» **Textauszug**
Diese Synchronisationsfunktionen sorgen dafür, daß der Kontrollfluß geregelt wird. Nehmen wir das Beispiel mit dem gleichzeitigen Versuch, die Festplatte zu beschreiben. In dem Synchronisationsmodell, das hier beschrieben wird, müssen beide Prozesse mit einem Funktionsaufruf bekanntgeben, daß sie jetzt diese Operation vornehmen wollen. Nennen wir die Funktion P, dann hieße der Aufruf jeweils P(festplatte). Da die Prozesse korrekt programmiert sind, geben sie nach Ausführung des Plattenzugriffs bekannt, daß sie aus diesem Programmabschnitt heraus sind. Nennen wir diese Funktion V, so hätten wir das Statement V(festplatte).

Die Routinen P und V enthalten nun die Steuerung zum Kontrollfluß per TRANSFER. Was muß geschehen? Bei P ist zu prüfen, ob vielleicht ein anderer Prozeß P(festplatte) aufgerufen hatte und noch nicht mit V(festplatte) die Beendigung der Arbeit bekanntgegeben hat. Ist dies der Fall, wird der Prozeß in einer Liste vermerkt und braucht auch nicht mehr bei dem oben genannten automatischen Zeitscheiben-Verfahren berücksichtigt zu werden. In dieser Liste finden sich also geordnet alle Prozesse, die auf die Freigabe warten. Ist die Plattenbenutzung unkritisch, wird lediglich vermerkt, daß ein Prozeß momentan an der Harddisk arbeitet.

» **Vorliegende Daten**
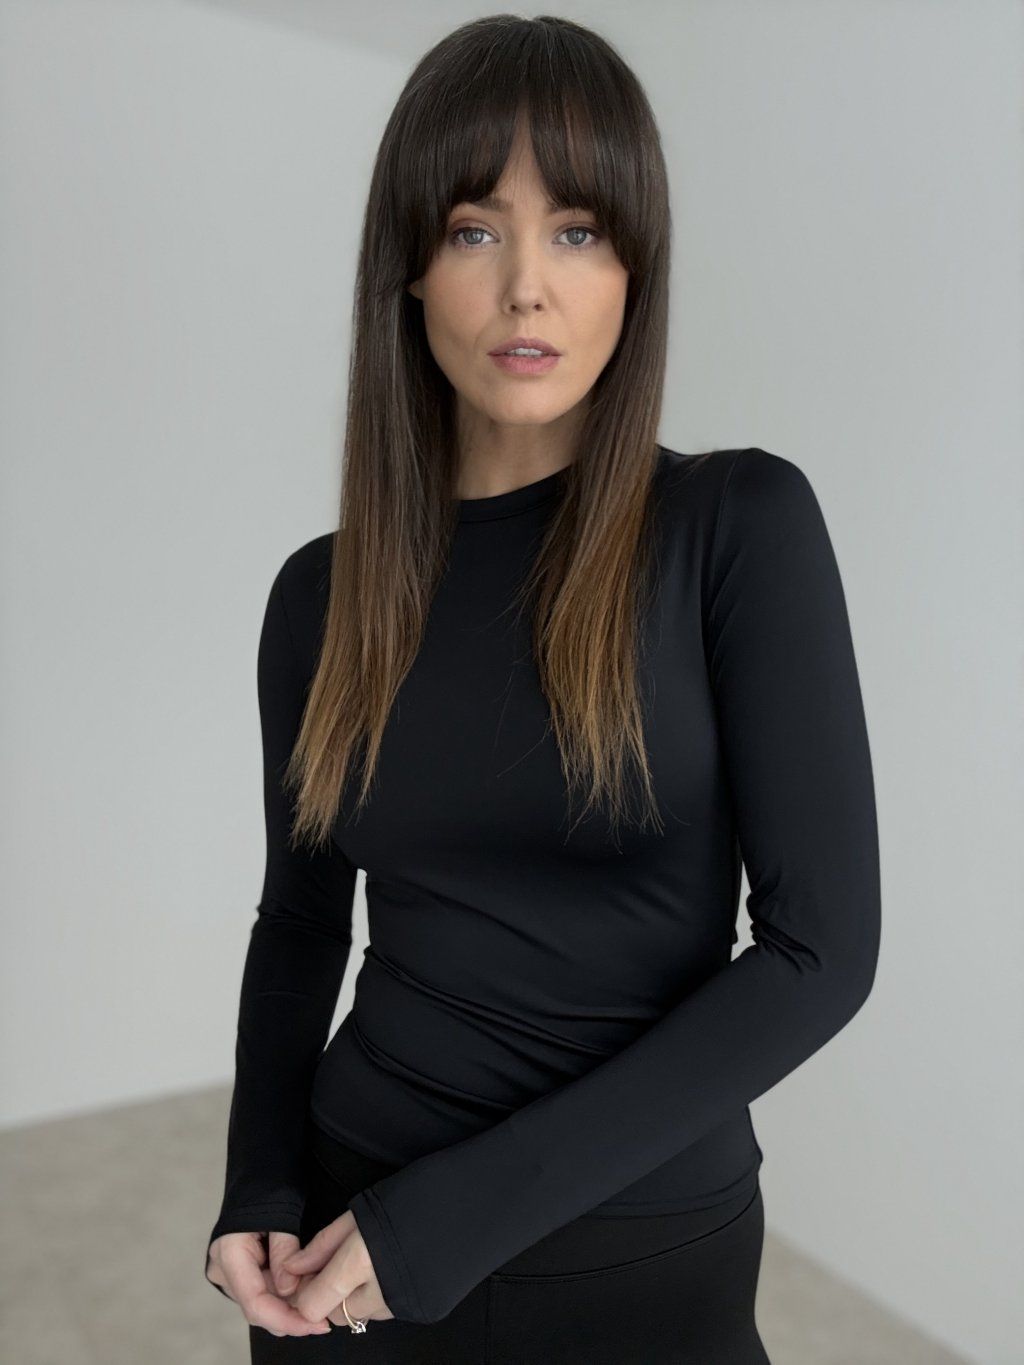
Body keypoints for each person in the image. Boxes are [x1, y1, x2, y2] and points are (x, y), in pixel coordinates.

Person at [202, 14, 881, 1363]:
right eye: (474, 229)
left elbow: (819, 955)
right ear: (408, 268)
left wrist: (443, 1226)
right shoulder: (320, 594)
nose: (527, 287)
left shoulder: (735, 528)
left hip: (637, 1255)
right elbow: (300, 920)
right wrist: (259, 1188)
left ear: (635, 271)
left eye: (577, 230)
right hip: (341, 1244)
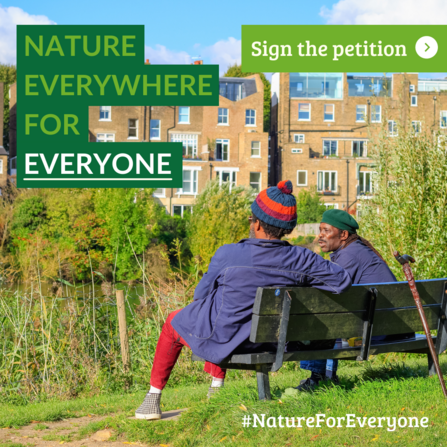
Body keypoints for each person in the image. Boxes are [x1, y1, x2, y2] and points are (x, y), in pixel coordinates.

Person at [135, 180, 352, 420]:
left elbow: (200, 296)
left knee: (174, 321)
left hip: (230, 340)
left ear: (257, 223)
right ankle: (215, 390)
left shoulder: (228, 253)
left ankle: (152, 400)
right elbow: (341, 280)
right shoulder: (302, 258)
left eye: (251, 218)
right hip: (276, 343)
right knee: (224, 312)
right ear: (287, 228)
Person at [296, 208, 413, 391]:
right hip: (393, 325)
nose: (320, 236)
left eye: (327, 231)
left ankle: (318, 378)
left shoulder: (350, 255)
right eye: (320, 230)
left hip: (380, 328)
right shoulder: (356, 250)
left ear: (343, 234)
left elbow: (324, 295)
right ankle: (325, 375)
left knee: (317, 315)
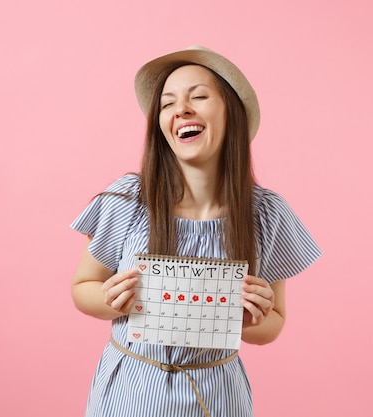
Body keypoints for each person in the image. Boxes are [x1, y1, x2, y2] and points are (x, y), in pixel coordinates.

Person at [70, 45, 321, 417]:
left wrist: (251, 319)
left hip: (217, 398)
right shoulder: (128, 199)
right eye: (168, 103)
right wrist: (109, 297)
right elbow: (81, 288)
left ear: (231, 113)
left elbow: (273, 324)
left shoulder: (268, 214)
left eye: (198, 96)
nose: (181, 110)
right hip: (129, 392)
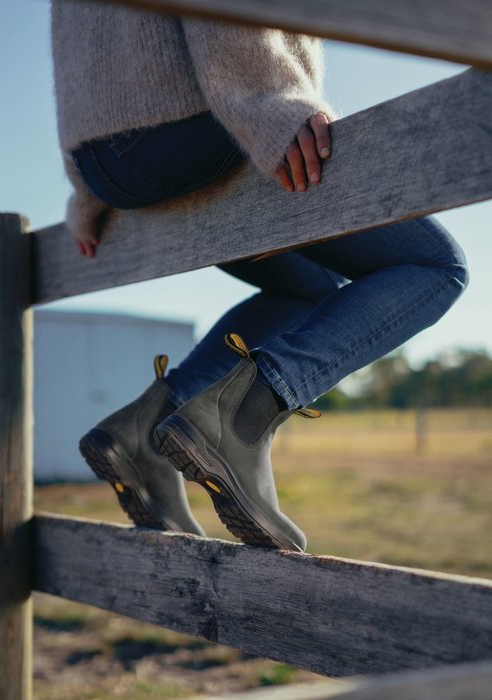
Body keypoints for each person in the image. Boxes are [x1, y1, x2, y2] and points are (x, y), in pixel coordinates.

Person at [51, 2, 468, 552]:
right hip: (202, 119)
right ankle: (245, 414)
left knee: (309, 290)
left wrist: (88, 191)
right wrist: (272, 103)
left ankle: (145, 430)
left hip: (110, 163)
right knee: (436, 266)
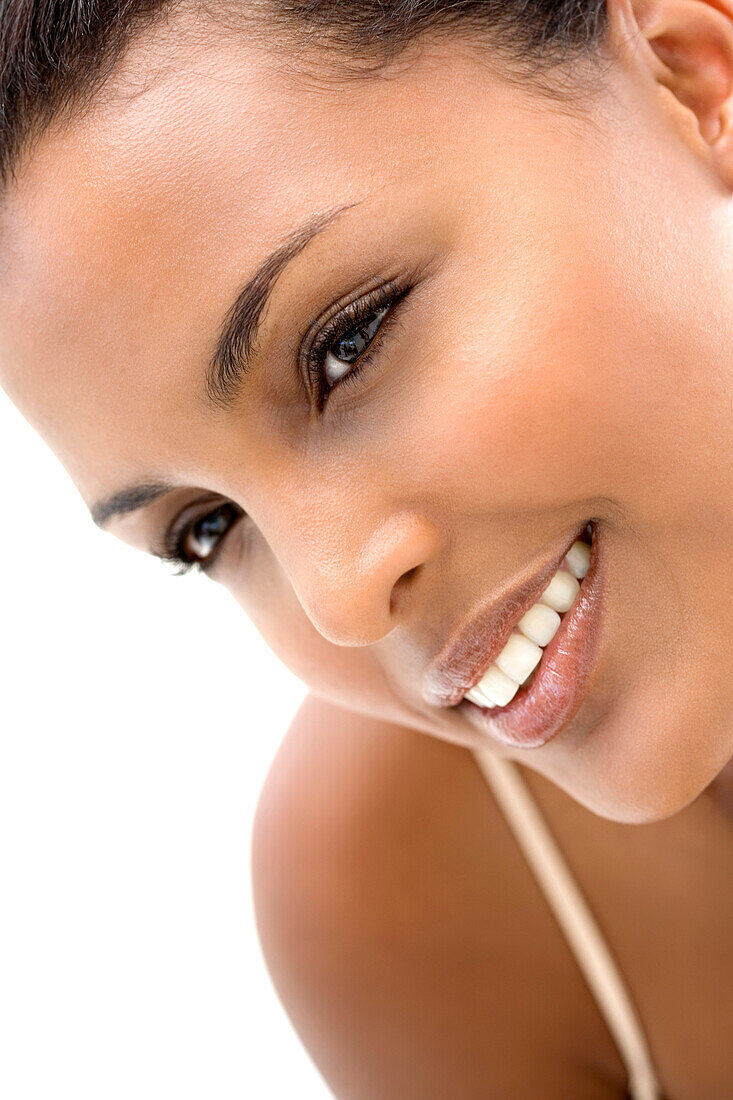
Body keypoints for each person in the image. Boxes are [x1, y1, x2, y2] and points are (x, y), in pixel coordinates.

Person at [1, 0, 731, 1095]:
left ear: (689, 76)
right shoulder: (398, 888)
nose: (342, 598)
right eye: (210, 528)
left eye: (347, 343)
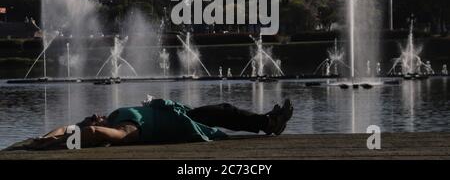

» **Aufgabe 1**
Wiederhole aus dem Textauszug wortgetreu die Stelle von „Diese Synchronisationsfunktionen sorgen“ bis einschließlich „das Statement V(festplatte).“.
» **Aufgabe 2**
Mit welchem Aufruf gibt ein Prozess laut Textauszug bekannt, dass er nach dem Plattenzugriff aus dem Programmabschnitt heraus ist?
» **Aufgabe 3**
Stimmen diese Aussagen mit dem Textauszug überein? Antworte jeweils mit Ja oder Nein und zitiere die entscheidenden Worte.
(a) Beide Prozesse müssen vor dem Schreiben auf die Festplatte P(festplatte) aufrufen.
(b) Ein Prozess, der auf die Freigabe wartet, wird beim automatischen Zeitscheiben-Verfahren weiter berücksichtigt.
(c) Die wartenden Prozesse stehen ungeordnet in der Liste.

» **Antwort 1**
Diese Synchronisationsfunktionen sorgen dafür, daß der Kontrollfluß geregelt wird. Nehmen wir das Beispiel mit dem gleichzeitigen Versuch, die Festplatte zu beschreiben. In dem Synchronisationsmodell, das hier beschrieben wird, müssen beide Prozesse mit einem Funktionsaufruf bekanntgeben, daß sie jetzt diese Operation vornehmen wollen. Nennen wir die Funktion P, dann hieße der Aufruf jeweils P(festplatte). Da die Prozesse korrekt programmiert sind, geben sie nach Ausführung des Plattenzugriffs bekannt, daß sie aus diesem Programmabschnitt heraus sind. Nennen wir diese Funktion V, so hätten wir das Statement V(festplatte).

» **Antwort 2**
V(festplatte)

» **Antwort 3**
(a) Ja: „müssen beide Prozesse mit einem Funktionsaufruf bekanntgeben, daß sie jetzt diese Operation vornehmen wollen. Nennen wir die Funktion P, dann hieße der Aufruf jeweils P(festplatte).“
(b) Nein: „braucht auch nicht mehr bei dem oben genannten automatischen Zeitscheiben-Verfahren berücksichtigt zu werden“
(c) Nein: „In dieser Liste finden sich also geordnet alle Prozesse, die auf die Freigabe warten.“